Мы поднялись по узкой винтовой лестнице на чердак. Белый деревянный пол заскрипел под нашим весом, когда мы вошли на чердак в форме крыши. Аромат обтесанного камня, холод мраморных и гранитных гигантов и облака пыли не могли скрыть уникальный запах Вона Спенсера, который сразу же заполз мне в ноздри – восхитительный, грозный и полный опасности. Я старалась не обращать на это внимания и на появившуюся дрожь.
Он был здесь сегодня вечером. Я слышала их голоса, доносившиеся сквозь открытое окно на чердаке всего десять минут назад.
«Поосторожнее с зубилом, парень. Не испорти ничего. Это слишком ценно для нас обоих».
«Положи дрель. Медленные удары. Люби этот камень, как человека».
«Давай на этом закончим. Ты сражался с этим куском всю ночь. Ты пока не подстроился под него. Ты как будто на войне».

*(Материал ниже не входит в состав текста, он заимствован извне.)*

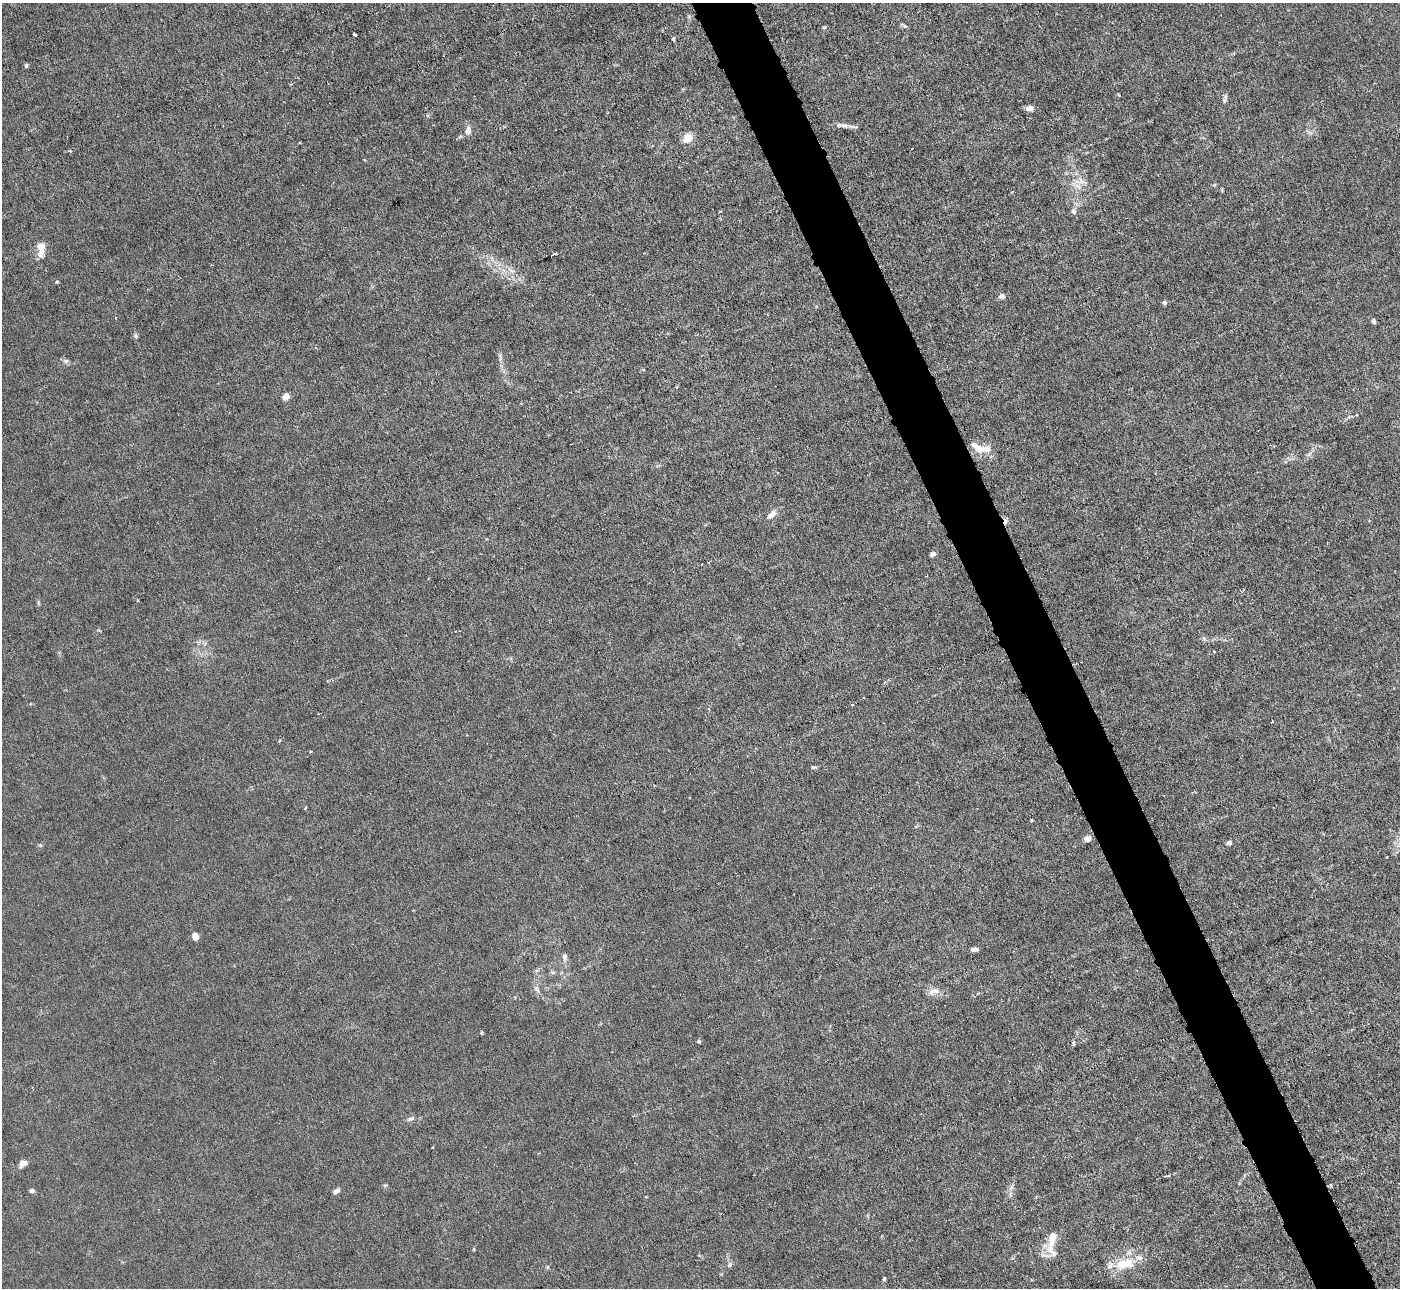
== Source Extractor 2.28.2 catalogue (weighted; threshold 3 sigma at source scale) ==
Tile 6 of 4 x 4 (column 2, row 2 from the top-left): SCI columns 1399-2796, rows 2857-4142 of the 5593 x 5578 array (HDU 1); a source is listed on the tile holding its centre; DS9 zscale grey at full resolution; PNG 1402 x 1290 px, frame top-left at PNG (2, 3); no overlay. Shown black and unused: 4% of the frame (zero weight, under 3 of 6 exposures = <1% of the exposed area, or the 3 px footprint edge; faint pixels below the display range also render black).
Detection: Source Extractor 2.28.2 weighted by HDU 2 'WHT'; one run over the whole footprint, this tile lists its part. Background 0.0215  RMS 0.0027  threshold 0.0112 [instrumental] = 3 sigma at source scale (4.09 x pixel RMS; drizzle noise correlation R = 1.36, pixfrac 0.8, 0.05/0.05 arcsec/px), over >= 5 px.
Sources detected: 65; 2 cosmic-ray / hot-pixel residue — not listed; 5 inside a brighter listed object's ellipse — not listed separately; the other 58 listed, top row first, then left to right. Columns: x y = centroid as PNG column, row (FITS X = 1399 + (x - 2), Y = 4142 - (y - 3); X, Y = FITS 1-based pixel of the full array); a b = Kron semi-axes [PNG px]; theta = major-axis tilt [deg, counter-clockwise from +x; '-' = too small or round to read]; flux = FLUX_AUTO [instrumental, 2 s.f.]
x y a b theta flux
905 26 5 4 - 0.39
824 27 6 3 1 0.29
355 34 4 3 - 0.59
673 39 5 3 - 0.32
26 66 5 4 - 0.41
291 84 5 3 - 0.21
1225 100 8 6 66 0.66
1029 108 10 7 6 1.2
844 125 27 4 -8 1.5
468 131 11 7 82 1.8
687 138 14 10 44 2.8
1080 181 22 11 -9 3.7
1214 185 5 5 - 0.35
1012 192 4 4 - 0.22
1074 211 7 6 - 0.79
42 247 14 11 -33 2.4
511 270 12 5 -28 1.2
57 282 4 4 - 0.41
1002 296 7 6 - 1
1165 303 5 4 - 0.74
1374 321 6 4 -77 0.63
135 336 7 5 -44 0.49
500 357 13 5 -77 0.95
66 361 8 6 1 0.72
286 397 5 4 - 5.1
1356 415 3 3 - 0.44
979 448 16 12 -25 3
772 514 14 7 43 1.6
932 554 6 4 34 0.96
38 603 7 4 -82 0.37
1214 651 3 2 - 0.18
852 704 3 3 - 0.36
310 752 4 2 - 0.22
813 767 8 4 -2 0.43
1031 820 5 3 - 0.22
1087 839 7 6 - 1.6
1229 843 5 5 - 0.87
40 845 5 4 - 0.33
195 936 6 5 - 2.3
974 949 9 4 3 0.87
565 957 10 7 88 0.94
537 989 12 6 -61 1.1
934 991 16 9 17 1.9
481 1033 4 4 - 0.27
699 1041 5 4 - 0.37
1073 1043 9 3 -90 0.41
411 1119 10 6 20 0.89
432 1147 2 2 - 0.21
23 1164 11 7 36 1.5
1011 1188 10 5 62 0.91
32 1191 5 4 - 0.84
336 1191 8 5 36 1
1052 1238 36 11 78 4.7
474 1249 5 3 - 0.26
1127 1263 30 16 22 7.2
729 1265 8 6 57 0.72
548 1267 6 4 89 0.33
884 1279 4 3 - 0.59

Вон боролся с камнем, и я не верила, что он представит какой-либо другой проект для стажировки. Это вселило в меня надежду. Может, у меня действительно был шанс. По крайней мере, я вовремя сдала свой материал.
– Сядь, – попросил папа с усталым стоном, указывая на огромный нетронутый камень в углу комнаты.
Я смахнула «Анатомию человека для художников» Элиота Голдфингера с камня и сделала, как мне было сказано, скрестив ноги в лодыжках. Я проигнорировала огромный горизонтальный кусок, накрытый большой белой простыней, стоявший в углу студии. Я знала, насколько близки отношения художника с его работой. Это было все равно что вынашивать ребенка, зная, что малыш внутри тебя растет с каждым днем – больше клеток, длиннее конечности, более четкие черты лица.
Я также знала, что это работа Вона и я не должна была ее видеть.